Efficiency equals competitiveness (Editorial)

(Nov. 10, 2015) Years ago, three workers in a feed store were unloading a delivery of bagged feed by hand into the warehouse. Two carried two bags at a time, the third one lugged just one.
Watching this unfold, the warehouse foreman shouted to the third worker from his office door, “What gives? You can’t hack it like there rest of them?”
“That’s not it,” the worker called back. “They don’t want to make the extra trips.”
The story came to mind as what’s being called the SAFE Trucking Act, an amendment to the long term federal transportation budget bill that hit the House floor last week.
Disappointingly, while the larger bill passed the House and awaits conference with the Senate version, the amendment failed.
The amendment would have given states the option to raise gross vehicle weight limits on six-axle truck and trailer combinations from 80,000 pounds to 91,000 pounds.
The increase in gross vehicle weight would have addressed a growing shortage of truck drivers nationwide and a projected 25 percent increase in freight in the next decade, according to Rep. Reid Ribble, the amendment sponsor.
“Safer, more efficient trucks that can carry 91,000 pounds as opposed to the current 80,000 on our highways exist, and our major trading partners already use them successfully,” Ribble wrote in The Hill, after sponsoring the measure. “In Canada and Europe, many trucks are already carrying over 100,000 pounds safely on the road.”
Last week, as the larger Surface Transportation Reauthorization and Reform Bill reached and passed the full House, more than 70 agricultural organizations sent lawmakers a letter supporting the Ribble amendment.
“In the agriculture and food industries, our farms and businesses are growing and making products more resourcefully, but outdated federal transportation rules force trucks to leave the farm and our plants when they are partly empty,” the letter signed by the organizations said. “By giving states the option to raise the federal gross vehicle weight limit from 80,000 pounds to 91,000 pounds for trucks equipped with six axles rather than the typical five, the SAFE Trucking Act would safely modernize truck shipments on interstate highways by reducing the number of trucks needed to move our commodities and products through better utilization of existing capacity.”
According to a recent U.S. Department of Transportation’s Comprehensive Truck Size and Weight Study the 91,000 pound six-axle configuration is bridge formula compliant, would reduce pavement costs, truck miles traveled, fuel costs and carbon dioxide emissions, all while improving braking ability and maintaining handling characteristics.

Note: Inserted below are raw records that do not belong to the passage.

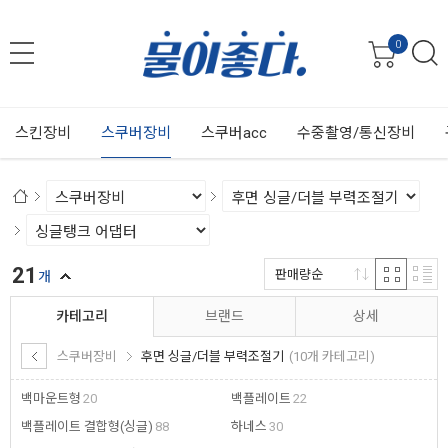
0
스킨장비
스쿠버장비
스쿠버acc
수중촬영/통신장비
21
판매량순
개
카테고리
브랜드
상세
스쿠버장비
후면 싱글/더블 부력조절기
(10개 카테고리)
백마운트형
20
백플레이트
22
백플레이트 결합형(싱글)
88
하네스
30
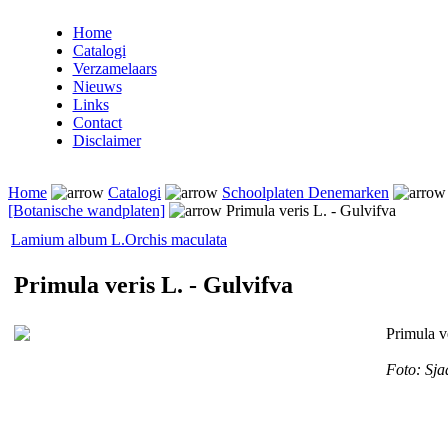
Home
Catalogi
Verzamelaars
Nieuws
Links
Contact
Disclaimer
Home
Catalogi
Schoolplaten Denemarken
[Botanische wandplaten]
Primula veris L. - Gulvifva
Lamium album L.
Orchis maculata
Primula veris L. - Gulvifva
Primula v
Foto: Sja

For farmers the issue boils down to being more efficient, an absolute must to stay competitive on the national and world farming stage. Looking at forecasts in the grain markets, commodity crop growers will need whatever edge they can find to maintain profitability. Unfortunately, that edge won’t come from the failed effort by Ribble and other bi-partisan sponsors.
Making less trips to the grain elevator or terminal market means more time doing something else in an already compressed harvest window.
Unlike the slacking warehouse worker, the farmer’s work wouldn’t end just because others worked harder and smarter to get a job done.